Mrs. G escrita por HelloNaive
Acordo na mesma clareira da floresta que dormi na noite anterior. Percebo que era um sonho. Fico feliz, pois, do jeito que caíra, com certeza absoluta teria torcido o tornozelo. Encaro a fogueira que antes crepitava. Só restam cinzas. Pela cor do céu, ou eu havia dormido demais, ou muito pouco. Diferente do sonho, eu não sentia fome alguma. Levantei-me. Juntei as minhas roupas que estavam espalhadas pelo varal improvisado e acabei com quaisquer resquícios que pudessem provar a minha passagem por ali. Não que alguém estivesse atrás de mim. O fato era que eu estava, definitivamente, perseguindo alguém, e, diferente da colina, eu sabia muito bem que a minha vida dependia daquilo.
Gostava da ideia de sair na ausência do sol, dessa forma eu evitava queimaduras na minha pele, que é tão clara. Meu pai sempre disse que eu tinha muitíssima sorte, pois a minha mãe era uma crioula. Meu pai admitia com pesar o que fizera antes de casar-se. Pouco me dissera sobre ela, somente que ela era uma mulher admirável e trabalhadora. Sempre soube que eu nunca precisaria fugir para esconder as minhas origens. Minha semelhança com minha madrasta era atordoante. Pat sempre foi muito boa com todos e ela amava o meu pai desde o mais longo fio de cabelo até a ponta dos dedos dos pés. Amava a mim também. Pode-se dizer que eu a amava igualmente. Ela me tratava como filha e eu a tratava como mãe. Mas jamais a chamei assim.
Sempre apreciei a ideia de pensar enquanto caminhava. Distraía-me, de modo que o tempo passasse mais rápido. Meu cabelo preto e encaracolado e olhos igualmente escuros não podiam distanciar minha aparência da de Pat, com seus cabelos lisíssimos e ruivos e seus lindos olhos azuis. Estatura equivalente, mesma cintura e ombros delicados, mesmo que os meus fossem mais largos. Atitude delicada e digamos que nosso tipo corporal era o mesmo. Éramos magricelas. Ela deve continuar, onde quer que esteja. Com as caminhadas diárias e uma prática maior de caçadas, adquiri mais músculos.

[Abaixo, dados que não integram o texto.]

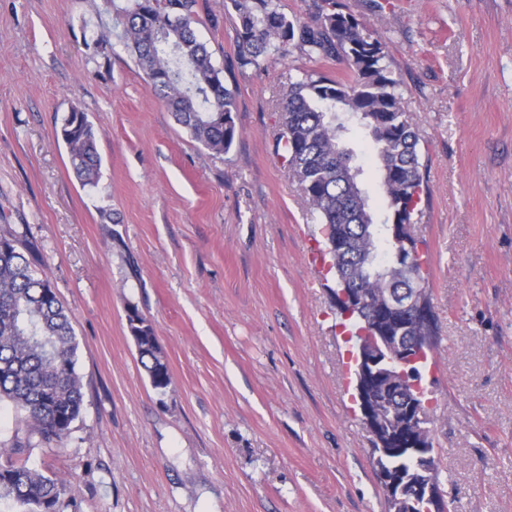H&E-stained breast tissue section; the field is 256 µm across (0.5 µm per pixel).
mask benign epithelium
<instances>
[{
    "instance_id": "obj_1",
    "label": "benign epithelium",
    "mask_w": 512,
    "mask_h": 512,
    "mask_svg": "<svg viewBox=\"0 0 512 512\" xmlns=\"http://www.w3.org/2000/svg\"><path fill=\"white\" fill-rule=\"evenodd\" d=\"M416 298L414 293L401 302L390 296L375 302L356 288H339L336 309L347 319L366 306L391 311L386 326L364 321L355 355L356 402L374 445L389 512H445L435 479L430 416L414 400L423 389L409 370L424 354L410 336L417 320Z\"/></svg>"
}]
</instances>
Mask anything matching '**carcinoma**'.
<instances>
[{"label":"carcinoma","mask_w":512,"mask_h":512,"mask_svg":"<svg viewBox=\"0 0 512 512\" xmlns=\"http://www.w3.org/2000/svg\"><path fill=\"white\" fill-rule=\"evenodd\" d=\"M197 0H127L116 10L118 39L131 48L145 82L164 102L176 122L204 148L223 154L237 135L233 93L192 23ZM238 16V64L262 69L274 58L297 49L313 61L345 64L348 76L332 79L312 71L289 82L280 102L277 154L316 215L325 244L336 234L354 240L342 253L327 249L329 270L341 288H358L373 296L425 292L417 335L437 336L436 316L427 293L419 240L414 252L402 253L392 226L414 229L424 175L419 139L406 118L399 82L386 63V43L338 0H314L310 20L289 17L274 0H231ZM60 135L77 179L98 185L101 157L98 138L86 113L73 108ZM368 142V156L378 173L379 210L361 187L364 168L349 147L354 136ZM8 250L0 251V402L7 400L23 415L30 437L59 444L67 435L57 421H76L84 406L83 384L76 371L78 343L66 313L50 285L39 278L19 250L18 236L0 234ZM128 328L141 366L152 386L170 384L168 364L152 325L137 306H128ZM67 485L25 465L0 464V500L22 512H61Z\"/></svg>","instance_id":"obj_1"}]
</instances>
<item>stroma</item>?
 I'll return each mask as SVG.
<instances>
[{"instance_id": "stroma-1", "label": "stroma", "mask_w": 512, "mask_h": 512, "mask_svg": "<svg viewBox=\"0 0 512 512\" xmlns=\"http://www.w3.org/2000/svg\"><path fill=\"white\" fill-rule=\"evenodd\" d=\"M387 42L427 187L438 336L422 370L437 481L458 512H512V0H340ZM126 0H0V231L68 311L85 407L58 445L11 460L66 483L81 512H388L353 399L354 360L311 260L323 236L275 152L290 79L344 64L237 63V17L194 27L236 102L224 154L148 90L112 17ZM87 113L102 159L81 185L59 130ZM149 320L171 383L128 330ZM127 309V312L133 315V317L128 315V328L137 347L139 362L152 386L157 390H163L168 387L171 379L168 364L157 344L154 329L137 306L129 305ZM161 369L164 370L163 376H161Z\"/></svg>"}]
</instances>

Quando se aproximava da hora do café da manhã, começava a despertar em mim a sensação de fome. Dei uma parada. Olhei para trás. Estava em uma colina de verde estonteante. Havia uma macieira vinte metros abaixo. Corri até ela e coletei as sete maças mais bonitas que vi e coloquei na sacola. Peguei então mais duas para ter como refeição e coloquei-as nos bolsos. Ao sair dali, avistei uma raposa, idêntica à do sonho, mas nenhum coelho. Pela quietude, devia ter tido sua última refeição recentemente. Fui até ela. Estava dormindo. Cravei-lhe o punhal e pressionei até ouvir seu último respiro. A levei nos ombros e segui o caminho.

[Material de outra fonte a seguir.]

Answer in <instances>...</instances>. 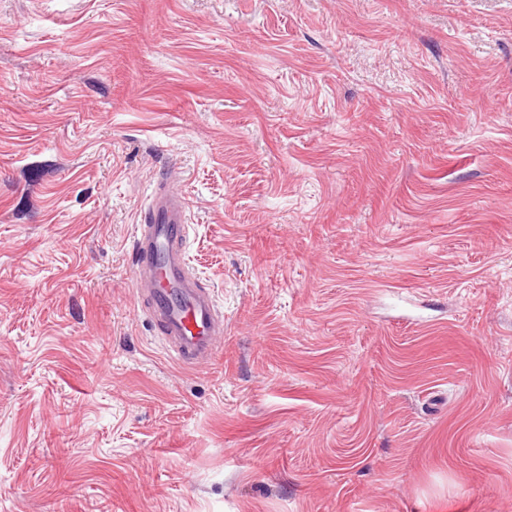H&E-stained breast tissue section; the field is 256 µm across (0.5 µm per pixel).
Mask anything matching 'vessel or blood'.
<instances>
[{
	"label": "vessel or blood",
	"instance_id": "vessel-or-blood-1",
	"mask_svg": "<svg viewBox=\"0 0 512 512\" xmlns=\"http://www.w3.org/2000/svg\"><path fill=\"white\" fill-rule=\"evenodd\" d=\"M187 214L182 191L160 181L136 226L133 269L144 310L166 351L195 365L215 357L224 338V314L187 262Z\"/></svg>",
	"mask_w": 512,
	"mask_h": 512
}]
</instances>
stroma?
Wrapping results in <instances>:
<instances>
[{
	"mask_svg": "<svg viewBox=\"0 0 512 512\" xmlns=\"http://www.w3.org/2000/svg\"><path fill=\"white\" fill-rule=\"evenodd\" d=\"M0 512H512V0H0ZM188 202L162 180L136 224L134 275L144 310L168 354L195 365L212 360L224 338V314L214 293L190 270L186 244Z\"/></svg>",
	"mask_w": 512,
	"mask_h": 512,
	"instance_id": "35a3bbf8",
	"label": "stroma"
}]
</instances>
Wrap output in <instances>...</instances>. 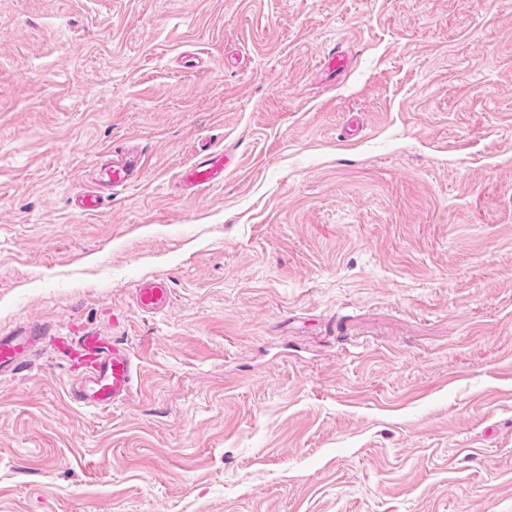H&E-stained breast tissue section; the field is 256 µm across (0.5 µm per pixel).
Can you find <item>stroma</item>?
Returning <instances> with one entry per match:
<instances>
[{
    "mask_svg": "<svg viewBox=\"0 0 512 512\" xmlns=\"http://www.w3.org/2000/svg\"><path fill=\"white\" fill-rule=\"evenodd\" d=\"M116 147L145 173L80 214ZM32 324L0 512H512V0H0V330ZM88 330L135 358L109 408L53 343ZM230 164V158L224 153H210L198 158L181 174V182L186 190L196 191L224 180V169ZM171 288L167 278L149 275L139 279L133 288L136 306L144 312L160 313L171 303Z\"/></svg>",
    "mask_w": 512,
    "mask_h": 512,
    "instance_id": "obj_1",
    "label": "stroma"
}]
</instances>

No horário do almoço, já havia percorrido grande parte do caminho. Aproveitei o avanço para remover a pele da raposa. Era de um tom vermelho amarronzado. Era bonita. Com olhos pretos. A fuça branca a fazia parecer inocente. Era como eu. Mais aparentava do que era realmente. Poderia me passar de santa para qualquer um, mas, com uma adaga, vencia o mais exímio espadachim.